Records to process:

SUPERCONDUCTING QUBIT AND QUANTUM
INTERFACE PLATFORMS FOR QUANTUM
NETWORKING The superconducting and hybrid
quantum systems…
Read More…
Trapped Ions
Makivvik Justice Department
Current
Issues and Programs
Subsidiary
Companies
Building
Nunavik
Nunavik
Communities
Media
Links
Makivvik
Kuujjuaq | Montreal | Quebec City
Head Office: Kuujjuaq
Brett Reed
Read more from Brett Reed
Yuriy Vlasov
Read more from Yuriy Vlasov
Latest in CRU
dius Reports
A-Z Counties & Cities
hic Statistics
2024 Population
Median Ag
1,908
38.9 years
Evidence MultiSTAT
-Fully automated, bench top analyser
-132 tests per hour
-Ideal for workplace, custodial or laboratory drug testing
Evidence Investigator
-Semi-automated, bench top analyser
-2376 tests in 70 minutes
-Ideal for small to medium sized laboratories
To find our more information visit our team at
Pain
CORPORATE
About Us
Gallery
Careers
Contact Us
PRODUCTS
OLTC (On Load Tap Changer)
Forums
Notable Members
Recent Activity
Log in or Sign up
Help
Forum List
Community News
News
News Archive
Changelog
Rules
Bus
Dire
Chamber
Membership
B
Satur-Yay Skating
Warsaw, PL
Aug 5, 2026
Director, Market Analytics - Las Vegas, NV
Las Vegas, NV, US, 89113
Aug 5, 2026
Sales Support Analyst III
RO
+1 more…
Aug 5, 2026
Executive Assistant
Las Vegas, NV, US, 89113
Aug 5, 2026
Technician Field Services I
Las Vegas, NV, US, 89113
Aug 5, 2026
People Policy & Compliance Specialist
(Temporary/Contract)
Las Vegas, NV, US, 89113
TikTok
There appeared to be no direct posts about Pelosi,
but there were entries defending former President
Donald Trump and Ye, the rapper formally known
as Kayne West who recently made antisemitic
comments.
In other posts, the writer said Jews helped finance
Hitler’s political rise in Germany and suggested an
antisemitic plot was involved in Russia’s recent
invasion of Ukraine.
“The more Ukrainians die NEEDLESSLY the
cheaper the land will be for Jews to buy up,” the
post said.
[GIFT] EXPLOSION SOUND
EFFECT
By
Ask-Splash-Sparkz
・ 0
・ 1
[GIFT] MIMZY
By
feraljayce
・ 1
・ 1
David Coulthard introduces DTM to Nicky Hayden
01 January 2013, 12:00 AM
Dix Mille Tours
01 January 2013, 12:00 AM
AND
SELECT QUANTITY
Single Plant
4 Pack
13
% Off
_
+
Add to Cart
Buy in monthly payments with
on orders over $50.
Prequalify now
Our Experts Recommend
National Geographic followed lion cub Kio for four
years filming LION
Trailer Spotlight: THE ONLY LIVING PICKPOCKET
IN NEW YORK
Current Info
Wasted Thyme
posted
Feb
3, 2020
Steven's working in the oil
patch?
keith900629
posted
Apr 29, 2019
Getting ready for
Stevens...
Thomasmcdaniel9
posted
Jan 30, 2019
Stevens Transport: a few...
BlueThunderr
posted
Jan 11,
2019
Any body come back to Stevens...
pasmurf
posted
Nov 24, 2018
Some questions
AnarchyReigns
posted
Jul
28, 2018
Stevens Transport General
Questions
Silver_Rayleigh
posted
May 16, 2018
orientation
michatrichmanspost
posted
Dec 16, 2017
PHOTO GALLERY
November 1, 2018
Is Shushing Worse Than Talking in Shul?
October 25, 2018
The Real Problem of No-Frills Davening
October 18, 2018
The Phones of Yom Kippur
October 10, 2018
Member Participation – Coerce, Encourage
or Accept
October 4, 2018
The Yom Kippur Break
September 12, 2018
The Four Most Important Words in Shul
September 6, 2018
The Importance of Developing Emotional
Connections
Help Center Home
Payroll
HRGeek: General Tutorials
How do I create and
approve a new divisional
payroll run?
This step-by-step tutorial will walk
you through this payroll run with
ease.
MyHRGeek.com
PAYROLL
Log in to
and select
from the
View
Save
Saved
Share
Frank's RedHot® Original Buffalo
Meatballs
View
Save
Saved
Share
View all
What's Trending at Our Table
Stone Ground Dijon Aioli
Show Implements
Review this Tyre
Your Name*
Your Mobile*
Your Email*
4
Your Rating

To-do item: Retype all of the entries. Keep each one exactly as written.

Task output:
SUPERCONDUCTING QUBIT AND QUANTUM
INTERFACE PLATFORMS FOR QUANTUM
NETWORKING The superconducting and hybrid
quantum systems…
Read More…
Trapped Ions
Makivvik Justice Department
Current
Issues and Programs
Subsidiary
Companies
Building
Nunavik
Nunavik
Communities
Media
Links
Makivvik
Kuujjuaq | Montreal | Quebec City
Head Office: Kuujjuaq
Brett Reed
Read more from Brett Reed
Yuriy Vlasov
Read more from Yuriy Vlasov
Latest in CRU
dius Reports
A-Z Counties & Cities
hic Statistics
2024 Population
Median Ag
1,908
38.9 years
Evidence MultiSTAT
-Fully automated, bench top analyser
-132 tests per hour
-Ideal for workplace, custodial or laboratory drug testing
Evidence Investigator
-Semi-automated, bench top analyser
-2376 tests in 70 minutes
-Ideal for small to medium sized laboratories
To find our more information visit our team at
Pain
CORPORATE
About Us
Gallery
Careers
Contact Us
PRODUCTS
OLTC (On Load Tap Changer)
Forums
Notable Members
Recent Activity
Log in or Sign up
Help
Forum List
Community News
News
News Archive
Changelog
Rules
Bus
Dire
Chamber
Membership
B
Satur-Yay Skating
Warsaw, PL
Aug 5, 2026
Director, Market Analytics - Las Vegas, NV
Las Vegas, NV, US, 89113
Aug 5, 2026
Sales Support Analyst III
RO
+1 more…
Aug 5, 2026
Executive Assistant
Las Vegas, NV, US, 89113
Aug 5, 2026
Technician Field Services I
Las Vegas, NV, US, 89113
Aug 5, 2026
People Policy & Compliance Specialist
(Temporary/Contract)
Las Vegas, NV, US, 89113
TikTok
There appeared to be no direct posts about Pelosi,
but there were entries defending former President
Donald Trump and Ye, the rapper formally known
as Kayne West who recently made antisemitic
comments.
In other posts, the writer said Jews helped finance
Hitler’s political rise in Germany and suggested an
antisemitic plot was involved in Russia’s recent
invasion of Ukraine.
“The more Ukrainians die NEEDLESSLY the
cheaper the land will be for Jews to buy up,” the
post said.
[GIFT] EXPLOSION SOUND
EFFECT
By
Ask-Splash-Sparkz
・ 0
・ 1
[GIFT] MIMZY
By
feraljayce
・ 1
・ 1
David Coulthard introduces DTM to Nicky Hayden
01 January 2013, 12:00 AM
Dix Mille Tours
01 January 2013, 12:00 AM
AND
SELECT QUANTITY
Single Plant
4 Pack
13
% Off
_
+
Add to Cart
Buy in monthly payments with
on orders over $50.
Prequalify now
Our Experts Recommend
National Geographic followed lion cub Kio for four
years filming LION
Trailer Spotlight: THE ONLY LIVING PICKPOCKET
IN NEW YORK
Current Info
Wasted Thyme
posted
Feb
3, 2020
Steven's working in the oil
patch?
keith900629
posted
Apr 29, 2019
Getting ready for
Stevens...
Thomasmcdaniel9
posted
Jan 30, 2019
Stevens Transport: a few...
BlueThunderr
posted
Jan 11,
2019
Any body come back to Stevens...
pasmurf
posted
Nov 24, 2018
Some questions
AnarchyReigns
posted
Jul
28, 2018
Stevens Transport General
Questions
Silver_Rayleigh
posted
May 16, 2018
orientation
michatrichmanspost
posted
Dec 16, 2017
PHOTO GALLERY
November 1, 2018
Is Shushing Worse Than Talking in Shul?
October 25, 2018
The Real Problem of No-Frills Davening
October 18, 2018
The Phones of Yom Kippur
October 10, 2018
Member Participation – Coerce, Encourage
or Accept
October 4, 2018
The Yom Kippur Break
September 12, 2018
The Four Most Important Words in Shul
September 6, 2018
The Importance of Developing Emotional
Connections
Help Center Home
Payroll
HRGeek: General Tutorials
How do I create and
approve a new divisional
payroll run?
This step-by-step tutorial will walk
you through this payroll run with
ease.
MyHRGeek.com
PAYROLL
Log in to
and select
from the
View
Save
Saved
Share
Frank's RedHot® Original Buffalo
Meatballs
View
Save
Saved
Share
View all
What's Trending at Our Table
Stone Ground Dijon Aioli
Show Implements
Review this Tyre
Your Name*
Your Mobile*
Your Email*
4
Your Rating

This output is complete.